Why? Well, aside from the obvious--Simon Cowell's involvement--there are several easily X-plained reasons, all worthy of X-clamation points:
A WIDER, DEEPER TALENT POOL!
While the age range for "Idol" is 15-28, age ain't nothing but a number on "The X Factor." (Contestants can be as young as 12, and as old as, well, the hills.) Said Simon in a press release this week: "I like the idea that a 12-year-old on this show can compete with an older singer...I've never believed there should be a cutoff age for talent." This means that "The X Factor" may find the next Bieber, or the next Boyle. And at the very least, seeing a tween and a senior battle it out on the "X Factor" finale would make for some X-tremely watchable TV.
On "The X Factor," the contestants aren't the only ones in competition; so are the four judges, who mentor the finalists (each assigned a category like Boys, Girls, Groups, and "Over 25's") and rally for their respective protégés to prevail. Lucky are contestants who get Simon for a mentor (imagine how that could've made a difference during "Idol" Season 9, if the singers had been coached by him instead of, say, Miley Cyrus), and brave are the judges unfortunate enough to compete with Cowell. Regardless of which contestant--and, by association, which judge--wins in the end, the real winners are the viewers, who get to witness plenty of in-judge catfighting on a weekly basis.

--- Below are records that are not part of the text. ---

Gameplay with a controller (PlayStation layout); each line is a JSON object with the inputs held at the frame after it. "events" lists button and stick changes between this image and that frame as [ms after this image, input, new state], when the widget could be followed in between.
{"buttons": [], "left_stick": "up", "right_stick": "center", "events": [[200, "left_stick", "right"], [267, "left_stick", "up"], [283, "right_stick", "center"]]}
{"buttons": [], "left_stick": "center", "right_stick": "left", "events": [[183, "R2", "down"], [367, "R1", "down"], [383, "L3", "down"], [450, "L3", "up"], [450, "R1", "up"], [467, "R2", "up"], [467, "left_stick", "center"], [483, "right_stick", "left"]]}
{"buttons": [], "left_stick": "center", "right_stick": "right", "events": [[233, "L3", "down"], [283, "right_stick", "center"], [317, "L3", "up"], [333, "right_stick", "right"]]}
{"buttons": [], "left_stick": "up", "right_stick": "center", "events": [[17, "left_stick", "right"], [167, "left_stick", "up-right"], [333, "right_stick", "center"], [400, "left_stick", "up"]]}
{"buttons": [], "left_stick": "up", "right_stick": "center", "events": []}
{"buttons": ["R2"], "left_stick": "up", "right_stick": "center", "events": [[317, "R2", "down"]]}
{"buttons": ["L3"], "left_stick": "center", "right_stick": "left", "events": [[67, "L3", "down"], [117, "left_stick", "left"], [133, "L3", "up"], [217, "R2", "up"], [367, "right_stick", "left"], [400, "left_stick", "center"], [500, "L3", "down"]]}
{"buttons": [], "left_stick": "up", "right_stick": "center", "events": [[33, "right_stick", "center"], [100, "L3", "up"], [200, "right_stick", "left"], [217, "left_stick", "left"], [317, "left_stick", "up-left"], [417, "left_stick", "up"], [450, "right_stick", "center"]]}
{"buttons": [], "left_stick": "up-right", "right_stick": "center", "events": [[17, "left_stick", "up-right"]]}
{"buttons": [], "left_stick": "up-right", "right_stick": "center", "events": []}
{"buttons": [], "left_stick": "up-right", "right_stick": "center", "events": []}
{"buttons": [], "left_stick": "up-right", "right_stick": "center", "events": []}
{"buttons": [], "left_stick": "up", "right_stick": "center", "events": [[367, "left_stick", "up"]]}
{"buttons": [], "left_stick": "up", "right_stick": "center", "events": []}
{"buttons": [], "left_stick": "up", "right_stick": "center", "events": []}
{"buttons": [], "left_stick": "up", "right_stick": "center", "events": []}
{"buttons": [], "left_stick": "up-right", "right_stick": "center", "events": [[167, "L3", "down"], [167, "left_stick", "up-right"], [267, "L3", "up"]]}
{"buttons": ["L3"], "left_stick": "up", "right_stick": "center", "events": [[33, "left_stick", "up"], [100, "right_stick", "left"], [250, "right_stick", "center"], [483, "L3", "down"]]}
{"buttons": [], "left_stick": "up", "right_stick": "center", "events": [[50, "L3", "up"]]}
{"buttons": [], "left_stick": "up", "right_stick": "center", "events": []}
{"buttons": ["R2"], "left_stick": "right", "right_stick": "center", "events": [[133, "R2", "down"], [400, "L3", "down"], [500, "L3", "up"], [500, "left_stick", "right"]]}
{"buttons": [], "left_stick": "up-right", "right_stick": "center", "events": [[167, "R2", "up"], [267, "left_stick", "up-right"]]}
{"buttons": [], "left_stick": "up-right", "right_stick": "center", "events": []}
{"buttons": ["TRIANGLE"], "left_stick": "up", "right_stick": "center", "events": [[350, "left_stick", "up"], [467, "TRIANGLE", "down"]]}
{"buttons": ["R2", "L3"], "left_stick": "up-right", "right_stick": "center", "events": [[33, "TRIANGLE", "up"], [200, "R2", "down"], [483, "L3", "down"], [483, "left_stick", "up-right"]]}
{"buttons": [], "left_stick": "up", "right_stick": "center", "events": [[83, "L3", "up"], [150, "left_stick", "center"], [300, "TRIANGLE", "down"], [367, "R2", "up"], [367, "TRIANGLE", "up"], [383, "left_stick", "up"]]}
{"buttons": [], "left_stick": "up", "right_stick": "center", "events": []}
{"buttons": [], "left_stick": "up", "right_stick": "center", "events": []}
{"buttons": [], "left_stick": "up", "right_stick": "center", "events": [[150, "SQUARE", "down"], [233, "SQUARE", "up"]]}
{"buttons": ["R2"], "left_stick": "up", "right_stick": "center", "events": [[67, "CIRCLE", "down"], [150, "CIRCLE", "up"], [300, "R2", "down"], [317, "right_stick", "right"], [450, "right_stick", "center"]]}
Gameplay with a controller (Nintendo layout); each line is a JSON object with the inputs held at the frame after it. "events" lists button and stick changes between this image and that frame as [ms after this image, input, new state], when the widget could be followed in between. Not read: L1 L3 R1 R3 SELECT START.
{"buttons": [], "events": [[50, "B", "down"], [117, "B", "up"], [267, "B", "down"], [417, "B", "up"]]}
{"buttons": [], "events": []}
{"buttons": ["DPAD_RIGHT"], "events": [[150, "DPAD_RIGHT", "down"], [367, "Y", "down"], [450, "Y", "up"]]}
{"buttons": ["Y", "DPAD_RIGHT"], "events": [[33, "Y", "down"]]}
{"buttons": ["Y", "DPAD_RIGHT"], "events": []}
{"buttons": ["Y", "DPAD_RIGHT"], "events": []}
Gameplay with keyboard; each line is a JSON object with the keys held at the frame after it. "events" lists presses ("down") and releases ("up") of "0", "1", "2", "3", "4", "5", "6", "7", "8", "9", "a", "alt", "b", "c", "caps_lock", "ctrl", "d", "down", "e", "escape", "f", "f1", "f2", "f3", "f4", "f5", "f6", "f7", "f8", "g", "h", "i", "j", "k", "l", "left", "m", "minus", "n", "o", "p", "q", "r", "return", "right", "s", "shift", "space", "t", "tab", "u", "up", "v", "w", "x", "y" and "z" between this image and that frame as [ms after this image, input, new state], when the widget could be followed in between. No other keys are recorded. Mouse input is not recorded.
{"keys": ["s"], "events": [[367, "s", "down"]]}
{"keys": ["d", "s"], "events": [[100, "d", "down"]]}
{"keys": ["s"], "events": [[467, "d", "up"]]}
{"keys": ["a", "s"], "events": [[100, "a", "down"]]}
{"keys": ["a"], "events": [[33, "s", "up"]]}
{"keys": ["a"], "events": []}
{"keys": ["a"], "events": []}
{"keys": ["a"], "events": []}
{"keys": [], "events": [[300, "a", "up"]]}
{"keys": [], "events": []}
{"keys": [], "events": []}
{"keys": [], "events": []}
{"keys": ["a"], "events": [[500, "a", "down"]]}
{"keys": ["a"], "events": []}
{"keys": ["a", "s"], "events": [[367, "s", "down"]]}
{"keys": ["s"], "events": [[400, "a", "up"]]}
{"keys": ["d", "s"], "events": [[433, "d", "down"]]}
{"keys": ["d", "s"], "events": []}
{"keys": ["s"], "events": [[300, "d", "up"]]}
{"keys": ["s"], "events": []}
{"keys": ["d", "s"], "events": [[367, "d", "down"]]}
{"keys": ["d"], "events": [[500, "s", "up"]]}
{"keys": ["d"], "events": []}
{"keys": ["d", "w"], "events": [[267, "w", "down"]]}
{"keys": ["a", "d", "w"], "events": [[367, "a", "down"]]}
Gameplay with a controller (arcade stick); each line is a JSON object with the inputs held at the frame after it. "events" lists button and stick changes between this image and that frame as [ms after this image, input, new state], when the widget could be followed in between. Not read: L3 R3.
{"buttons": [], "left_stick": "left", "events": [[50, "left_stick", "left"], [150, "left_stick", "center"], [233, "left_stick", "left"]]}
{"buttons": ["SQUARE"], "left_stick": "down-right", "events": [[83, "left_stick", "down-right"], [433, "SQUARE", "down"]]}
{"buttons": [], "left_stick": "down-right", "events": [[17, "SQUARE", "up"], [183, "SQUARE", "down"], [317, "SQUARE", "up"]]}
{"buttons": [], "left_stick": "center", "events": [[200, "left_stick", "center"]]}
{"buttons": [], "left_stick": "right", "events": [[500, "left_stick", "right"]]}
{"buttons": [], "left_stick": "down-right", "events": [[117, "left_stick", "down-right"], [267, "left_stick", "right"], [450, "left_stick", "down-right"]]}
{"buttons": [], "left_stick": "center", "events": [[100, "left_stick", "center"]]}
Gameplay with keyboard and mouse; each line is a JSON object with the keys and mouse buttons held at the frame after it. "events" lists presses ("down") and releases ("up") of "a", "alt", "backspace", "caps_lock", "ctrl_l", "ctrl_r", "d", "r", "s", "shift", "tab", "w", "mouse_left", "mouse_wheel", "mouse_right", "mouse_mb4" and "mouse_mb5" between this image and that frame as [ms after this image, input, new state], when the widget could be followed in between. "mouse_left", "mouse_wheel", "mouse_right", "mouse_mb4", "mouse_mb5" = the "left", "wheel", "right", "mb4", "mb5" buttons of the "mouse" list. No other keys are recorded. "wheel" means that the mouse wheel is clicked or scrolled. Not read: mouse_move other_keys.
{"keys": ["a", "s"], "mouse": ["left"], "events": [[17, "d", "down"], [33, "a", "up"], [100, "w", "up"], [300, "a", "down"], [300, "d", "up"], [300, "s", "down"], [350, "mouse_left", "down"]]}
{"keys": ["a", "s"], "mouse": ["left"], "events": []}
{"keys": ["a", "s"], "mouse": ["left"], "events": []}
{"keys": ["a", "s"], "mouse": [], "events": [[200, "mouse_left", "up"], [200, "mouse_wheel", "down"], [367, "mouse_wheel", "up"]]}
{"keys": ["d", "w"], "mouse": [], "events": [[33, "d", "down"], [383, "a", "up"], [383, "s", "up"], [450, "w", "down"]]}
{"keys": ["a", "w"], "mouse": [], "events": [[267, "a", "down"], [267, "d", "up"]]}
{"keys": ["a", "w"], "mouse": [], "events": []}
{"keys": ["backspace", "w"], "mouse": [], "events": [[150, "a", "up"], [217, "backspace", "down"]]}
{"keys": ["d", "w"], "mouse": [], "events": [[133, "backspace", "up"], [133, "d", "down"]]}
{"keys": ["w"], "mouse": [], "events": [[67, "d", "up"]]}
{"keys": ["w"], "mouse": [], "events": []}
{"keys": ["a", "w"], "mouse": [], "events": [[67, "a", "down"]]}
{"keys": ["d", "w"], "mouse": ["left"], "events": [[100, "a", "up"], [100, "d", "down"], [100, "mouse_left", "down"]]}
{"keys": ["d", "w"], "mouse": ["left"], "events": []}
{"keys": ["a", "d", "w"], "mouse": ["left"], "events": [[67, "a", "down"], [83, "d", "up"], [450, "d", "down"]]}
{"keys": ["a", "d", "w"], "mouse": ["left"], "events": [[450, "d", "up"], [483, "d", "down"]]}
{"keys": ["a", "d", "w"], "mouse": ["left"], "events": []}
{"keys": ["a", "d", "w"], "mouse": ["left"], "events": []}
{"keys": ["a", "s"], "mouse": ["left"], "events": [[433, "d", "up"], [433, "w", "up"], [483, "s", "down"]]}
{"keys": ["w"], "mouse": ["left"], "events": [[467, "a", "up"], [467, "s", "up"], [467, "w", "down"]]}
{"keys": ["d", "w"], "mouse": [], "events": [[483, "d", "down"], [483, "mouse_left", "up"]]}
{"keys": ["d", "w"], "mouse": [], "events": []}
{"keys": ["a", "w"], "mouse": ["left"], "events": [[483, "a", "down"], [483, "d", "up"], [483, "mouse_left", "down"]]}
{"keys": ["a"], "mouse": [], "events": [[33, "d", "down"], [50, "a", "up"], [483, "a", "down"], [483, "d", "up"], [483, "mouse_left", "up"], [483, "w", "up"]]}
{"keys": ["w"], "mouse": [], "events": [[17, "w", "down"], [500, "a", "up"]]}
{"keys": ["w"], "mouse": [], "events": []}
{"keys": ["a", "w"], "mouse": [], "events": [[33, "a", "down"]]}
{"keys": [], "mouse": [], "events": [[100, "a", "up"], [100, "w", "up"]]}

With the exception of singers like, say, Adam Lambert, Blake Lewis, David Cook, and Siobhan Magnus, most of the time "Idol" contestants are pretty safe and un-envelope-pushing. Heck, they couldn't even push an envelope if they worked for the post office, to be honest. So how are they supposed to compete with the Katys, Gagas, and Ke$has of the world, who are out there spraying fireworks and whipped cream from their bullet-bras, attending award shows with their privates barely concealed in butcher scraps, and engaging in drag-queen chainsaw brawls in their NSFW music videos? But on "The X Factor," the contestants really are a little cooler. (I suppose this is unsurprising, considering that most British bands are cooler than American ones. Come on, you pick up a copy of NME and argue otherwise.) Whether it's the broodingly guylinered Aidan Grimshaw deconstructing "Thriller"; latest champion Matt Cardle releasing a cover of Brit-rockers Biffy Clyro's "Many Of Horror (When We Collide)" as his first single; hirsute pub-rocker Jamie Afro lighting up Kings Of Leon's "Sex On Fire"; or (my personal favorite) Cher Lloyd totally getting her swag on (the it-girl of Season 7 even made NME's 2010 "Cool List," ranking higher than Matt Bellamy and Rivers Cuomo, and is now rumored to be recording with will.i.am, RedOne, and Rihanna)...well, it all makes the average "Idol" episode look like a "Lawrence Welk" rerun. Let's hope the American equivalents are this interesting.
Every talent competition needs nutty contestants. It's all part of the fun and the formula. The big difference between "Idol's" wackos and "X Factor's"? Some of the "X Factor" ones actually make it to the finals. The result is some truly awesome television. Season 6 wouldn't have been the same without Irish twins John & Edward's matching madcap antics, and Season 7's Brazilian blowhard Wagner was the contestant all Britons loved to hate last year. Will the American "X Factor" bring the crazy? I sure hope so (and I'm sure Vote For the Worst does, too). Norman Gentle, if you're reading this, please audition for "The X Factor U.S." this year. You owe it to your country.
COSTUMES! DANCERS! THEMES! MEMES!
As the clips above readily attest, Brit viewers don't mind a little fine English CHEESE. Sequined showgirls, overactive fog machines, the entire contents of the ITV Network prop house spilled onto the stage at once...it's all fair game, and not just on the finale, but just for a regular semifinals episode. Let's hope the U.S. shows are equally entertaining X-travaganzas. If so, Fox better rent out a bigger prop house, stat!